Did it affect your later work as a professional artist?
Absolutely.
Positively or negatively?
I think very positively. I mean, it affected my reception slightly negatively at the start. But in terms of my actual work, which is the important thing, I mean, it taught me so much. Because once you've worked on the other side of your field … that's when you realize that there isn't, like, the foreign subject that you can just objectify and project things on. That's when you realize that, you know, we're all humans, we're all watching and we're all being watched. So I feel very grateful for that.
Some of what you write about in this book is very, very personal, including your abortion. And you had a really bad infection after the procedure. Did you debate whether or not to include that in the book? And why did you ultimately decide to?
I actually had written about my abortion before, in an essay for Vice. And of all the essays I've written, that was the one that I got the most positive and heartfelt feedback from. So many women wrote to me, women who had had abortions that were illegal wrote to me. Older women who had had to have the procedure, you know, by hack doctors pre–Roe v. Wade here wrote to me to thank me.
Young women who had had bad experiences. Young women who had OK experiences. Women who were about to have abortions. And the reason I wrote about it before and the reason I included it in my book was that 1 out of 3 American women has an abortion. And yet the only things that we see in the media are these … edge cases that people use as justification because they're uncomfortable with abortion.
Like, women have abortion because they're raped or women have abortion because the fetus is, you know, is severely, severely damaged.
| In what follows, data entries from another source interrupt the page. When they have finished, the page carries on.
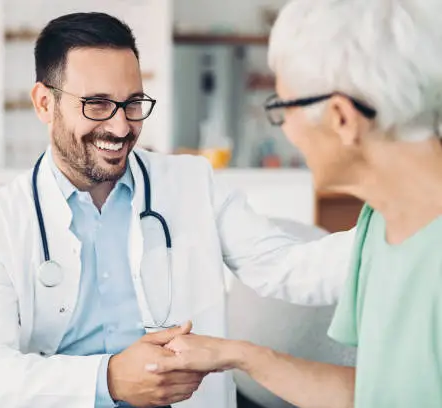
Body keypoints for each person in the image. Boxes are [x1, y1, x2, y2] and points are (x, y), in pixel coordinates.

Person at [0, 11, 354, 408]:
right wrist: (108, 380)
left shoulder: (192, 183)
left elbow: (289, 266)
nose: (121, 127)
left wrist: (400, 225)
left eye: (132, 103)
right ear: (44, 103)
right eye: (96, 104)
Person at [151, 0, 442, 407]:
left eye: (285, 108)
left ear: (341, 118)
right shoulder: (381, 225)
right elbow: (373, 393)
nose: (286, 128)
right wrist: (238, 355)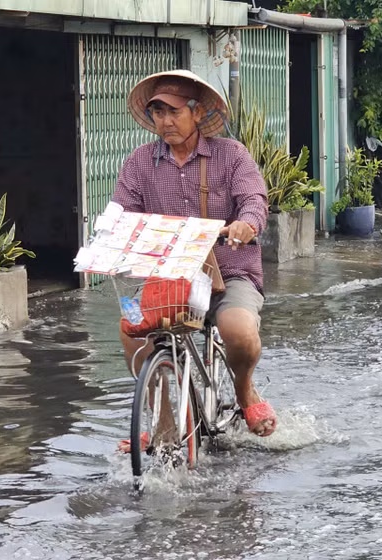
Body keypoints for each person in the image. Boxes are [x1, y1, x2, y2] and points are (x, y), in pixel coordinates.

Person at [112, 70, 277, 439]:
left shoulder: (231, 155)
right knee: (129, 328)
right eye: (157, 113)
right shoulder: (139, 163)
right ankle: (163, 423)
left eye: (174, 112)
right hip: (167, 279)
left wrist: (245, 224)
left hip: (230, 273)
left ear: (197, 113)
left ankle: (244, 389)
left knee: (238, 331)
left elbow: (254, 200)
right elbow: (121, 212)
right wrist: (112, 237)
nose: (165, 122)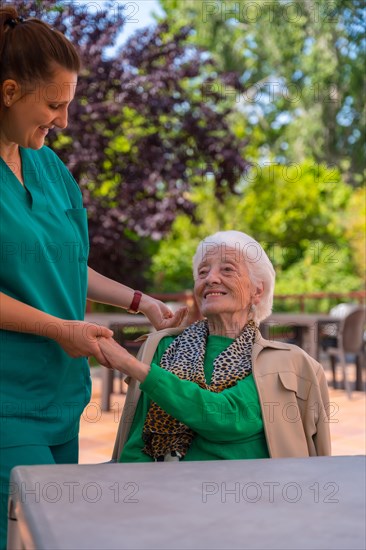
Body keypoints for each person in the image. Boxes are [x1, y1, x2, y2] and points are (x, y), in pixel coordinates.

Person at [0, 7, 186, 547]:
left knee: (54, 535)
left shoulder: (49, 168)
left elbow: (62, 264)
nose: (63, 121)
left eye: (69, 105)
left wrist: (139, 301)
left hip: (61, 397)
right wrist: (62, 330)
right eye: (54, 105)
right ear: (9, 91)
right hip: (8, 402)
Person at [99, 230, 332, 464]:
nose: (210, 278)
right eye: (203, 272)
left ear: (257, 291)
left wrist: (131, 365)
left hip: (253, 494)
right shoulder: (165, 346)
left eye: (227, 269)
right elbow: (139, 444)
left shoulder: (279, 361)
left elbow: (226, 417)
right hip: (170, 491)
Or women have an abortion because they're 13 and don't know what sex is. Or also, on the other hand, you have the ridiculous right-wing argument that women have abortion as birth control. But there's very little talk about, you know —
Just ordinary women who have to make that decision.
Vast majority. And I felt, because of that, there's a lot of space for stigma and shame, even amongst people who consider themselves pro-choice. I knew that a lot of people admired me before, a lot of young women did. And I wanted to say, you know, "I had this. You're not stupid because you got pregnant accidentally. You're not stupid. There's nothing wrong with you for having this procedure if it's something that you want or need." And, you know, "Don't be hard on yourself."
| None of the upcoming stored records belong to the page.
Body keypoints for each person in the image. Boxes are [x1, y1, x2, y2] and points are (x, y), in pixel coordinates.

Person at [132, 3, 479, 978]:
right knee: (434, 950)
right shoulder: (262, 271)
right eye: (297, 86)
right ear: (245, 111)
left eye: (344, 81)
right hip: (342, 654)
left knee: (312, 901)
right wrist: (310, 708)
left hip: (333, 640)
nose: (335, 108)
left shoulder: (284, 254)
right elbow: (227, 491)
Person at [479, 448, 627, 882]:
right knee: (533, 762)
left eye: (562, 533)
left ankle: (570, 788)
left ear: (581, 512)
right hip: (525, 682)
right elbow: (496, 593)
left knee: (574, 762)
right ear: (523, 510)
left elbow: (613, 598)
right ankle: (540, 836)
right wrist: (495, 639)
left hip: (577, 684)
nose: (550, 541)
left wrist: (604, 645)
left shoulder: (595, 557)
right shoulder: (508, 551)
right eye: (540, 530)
‘I’ve been to many places where bad things were happening, for lack of a better word. But Guantánamo is our thing. I say ours – that’s the American horror. It is the most American place in the world.’
Molly Crabapple
You write in the book, "Lying sick in that bed, my politics become personal. And indeed, in the memoir, there is sort of a shift. Was that a turning point for your work in that it then became more political?
My work didn't really become more political afterwards. It took me actually a little while to find that. But it was when I felt it, you know what I mean? Because I when I was protesting, for instance, against the Iraq War — I'm not Iraqi, I don't have family in Iraq, I didn't have family that was enlisting in the Army — it was something that, while I deeply, deeply believed the Iraq [invasion] was a crime against humanity, it did not personally affect my life. Whereas abortion politics was something that affected me in the most bodily possible way.